Records taken from a collection:
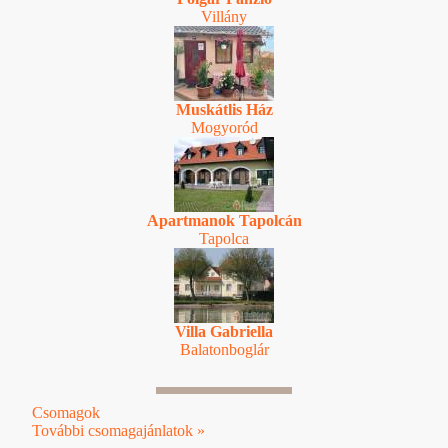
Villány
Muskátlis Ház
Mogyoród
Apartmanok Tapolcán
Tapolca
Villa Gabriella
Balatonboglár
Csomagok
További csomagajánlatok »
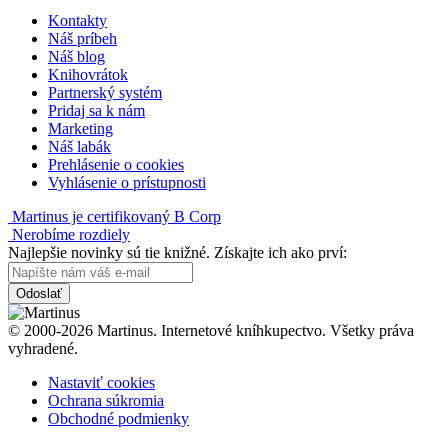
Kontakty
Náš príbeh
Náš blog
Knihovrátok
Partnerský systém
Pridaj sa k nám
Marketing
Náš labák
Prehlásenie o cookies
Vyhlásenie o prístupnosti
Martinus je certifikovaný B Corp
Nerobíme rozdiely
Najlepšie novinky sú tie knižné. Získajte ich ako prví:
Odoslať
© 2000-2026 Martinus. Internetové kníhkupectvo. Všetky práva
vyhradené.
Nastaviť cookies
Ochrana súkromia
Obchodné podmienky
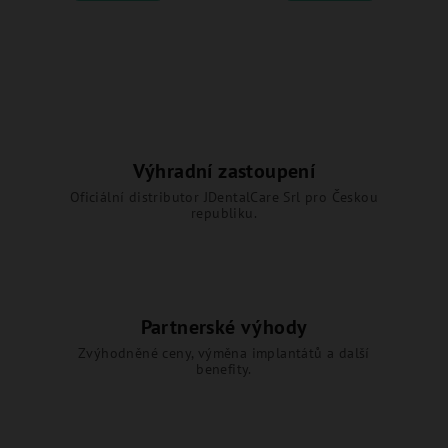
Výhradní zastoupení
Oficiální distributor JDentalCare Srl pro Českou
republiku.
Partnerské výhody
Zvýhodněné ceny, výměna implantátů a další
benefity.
...
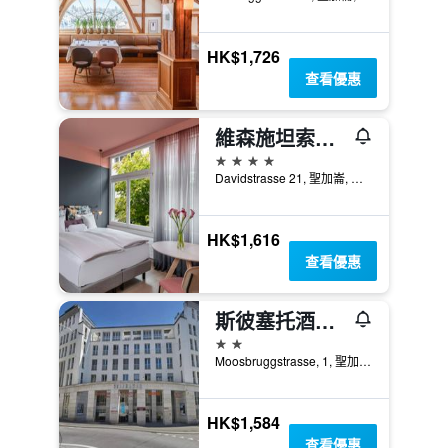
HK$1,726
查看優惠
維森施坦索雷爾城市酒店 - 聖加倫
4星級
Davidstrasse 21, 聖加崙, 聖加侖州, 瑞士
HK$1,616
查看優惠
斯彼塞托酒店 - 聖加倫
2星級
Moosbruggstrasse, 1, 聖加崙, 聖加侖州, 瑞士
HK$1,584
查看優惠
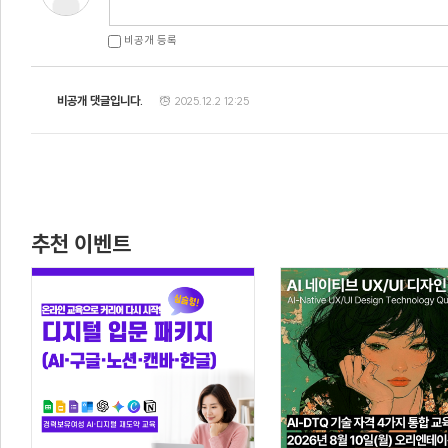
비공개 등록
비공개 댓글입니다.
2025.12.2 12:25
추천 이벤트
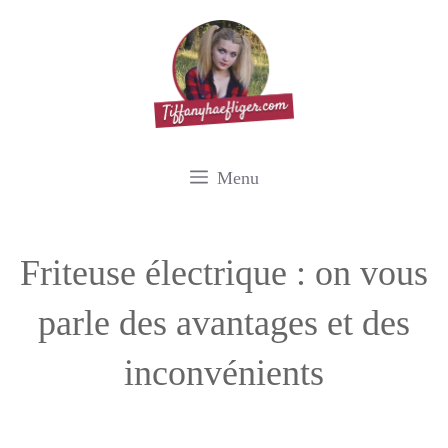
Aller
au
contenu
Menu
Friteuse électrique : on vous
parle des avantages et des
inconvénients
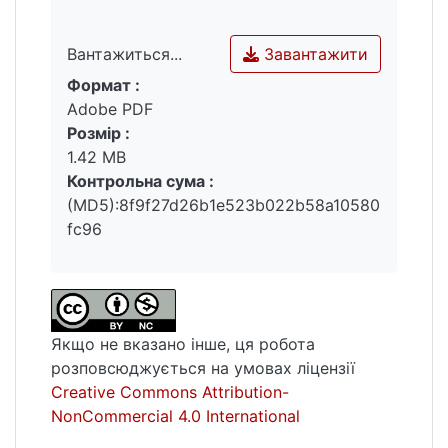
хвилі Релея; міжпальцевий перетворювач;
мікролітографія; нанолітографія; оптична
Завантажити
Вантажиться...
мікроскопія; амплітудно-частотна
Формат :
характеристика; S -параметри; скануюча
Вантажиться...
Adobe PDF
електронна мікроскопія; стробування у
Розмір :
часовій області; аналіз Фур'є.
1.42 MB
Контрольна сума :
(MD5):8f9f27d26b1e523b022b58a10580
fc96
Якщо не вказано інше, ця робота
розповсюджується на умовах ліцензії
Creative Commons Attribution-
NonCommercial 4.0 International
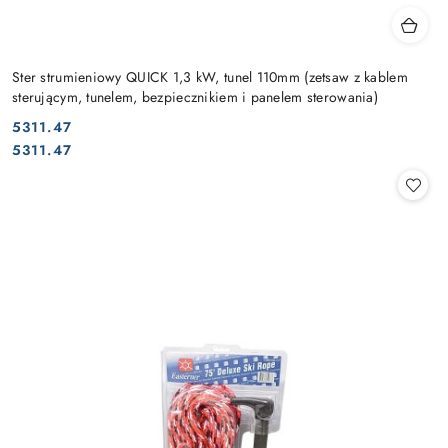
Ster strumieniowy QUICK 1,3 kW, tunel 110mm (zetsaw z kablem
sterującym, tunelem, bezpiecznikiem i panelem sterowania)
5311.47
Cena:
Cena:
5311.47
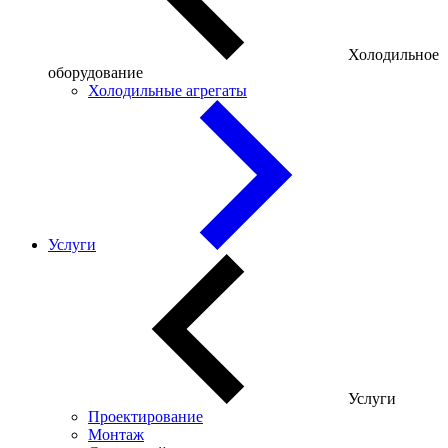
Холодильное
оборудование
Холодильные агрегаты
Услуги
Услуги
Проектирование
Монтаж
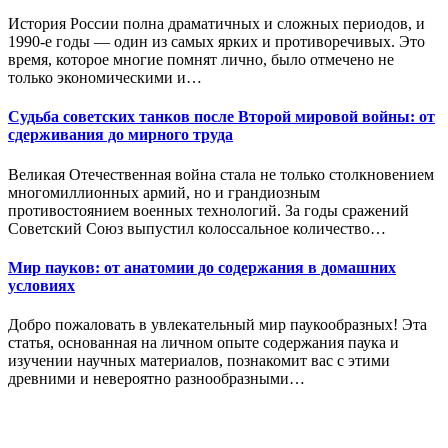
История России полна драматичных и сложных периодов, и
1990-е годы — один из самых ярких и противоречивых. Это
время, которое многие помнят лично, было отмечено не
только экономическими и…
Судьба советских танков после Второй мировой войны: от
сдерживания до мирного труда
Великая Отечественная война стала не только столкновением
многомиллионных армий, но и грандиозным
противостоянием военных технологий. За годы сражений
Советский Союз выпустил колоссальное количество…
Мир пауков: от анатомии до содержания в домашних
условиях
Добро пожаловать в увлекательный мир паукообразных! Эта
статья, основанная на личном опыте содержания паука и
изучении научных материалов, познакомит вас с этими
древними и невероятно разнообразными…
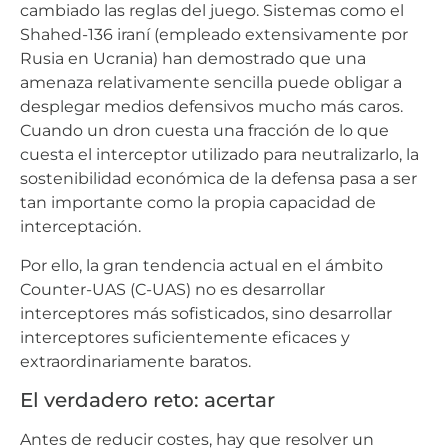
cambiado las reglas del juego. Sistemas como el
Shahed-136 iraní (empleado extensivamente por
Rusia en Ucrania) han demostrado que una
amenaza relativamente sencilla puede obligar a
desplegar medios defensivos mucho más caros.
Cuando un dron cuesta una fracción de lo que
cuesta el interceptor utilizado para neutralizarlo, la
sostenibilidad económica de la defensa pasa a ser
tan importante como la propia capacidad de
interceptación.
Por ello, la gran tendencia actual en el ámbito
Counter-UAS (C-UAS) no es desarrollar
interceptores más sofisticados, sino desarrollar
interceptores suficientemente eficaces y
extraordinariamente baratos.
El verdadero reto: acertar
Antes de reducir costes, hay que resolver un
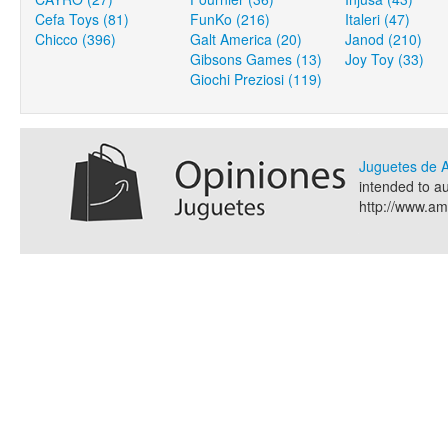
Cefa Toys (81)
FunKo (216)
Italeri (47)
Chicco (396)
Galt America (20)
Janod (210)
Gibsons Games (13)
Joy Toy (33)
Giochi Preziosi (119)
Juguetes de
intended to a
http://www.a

What is needed:
Copy the lines of the records word for word, beginning with the line containing "Холодильное" and ending with the line containing "http://www.a", both lines included. Leave the pictures out of your copy.

Exercise output:
Холодильное
оборудование
Холодильные агрегаты
Услуги
Услуги
Проектирование
Монтаж
История России полна драматичных и сложных периодов, и
1990-е годы — один из самых ярких и противоречивых. Это
время, которое многие помнят лично, было отмечено не
только экономическими и…
Судьба советских танков после Второй мировой войны: от
сдерживания до мирного труда
Великая Отечественная война стала не только столкновением
многомиллионных армий, но и грандиозным
противостоянием военных технологий. За годы сражений
Советский Союз выпустил колоссальное количество…
Мир пауков: от анатомии до содержания в домашних
условиях
Добро пожаловать в увлекательный мир паукообразных! Эта
статья, основанная на личном опыте содержания паука и
изучении научных материалов, познакомит вас с этими
древними и невероятно разнообразными…
cambiado las reglas del juego. Sistemas como el
Shahed-136 iraní (empleado extensivamente por
Rusia en Ucrania) han demostrado que una
amenaza relativamente sencilla puede obligar a
desplegar medios defensivos mucho más caros.
Cuando un dron cuesta una fracción de lo que
cuesta el interceptor utilizado para neutralizarlo, la
sostenibilidad económica de la defensa pasa a ser
tan importante como la propia capacidad de
interceptación.
Por ello, la gran tendencia actual en el ámbito
Counter-UAS (C-UAS) no es desarrollar
interceptores más sofisticados, sino desarrollar
interceptores suficientemente eficaces y
extraordinariamente baratos.
El verdadero reto: acertar
Antes de reducir costes, hay que resolver un
Cefa Toys (81)
FunKo (216)
Italeri (47)
Chicco (396)
Galt America (20)
Janod (210)
Gibsons Games (13)
Joy Toy (33)
Giochi Preziosi (119)
Juguetes de
intended to a
http://www.a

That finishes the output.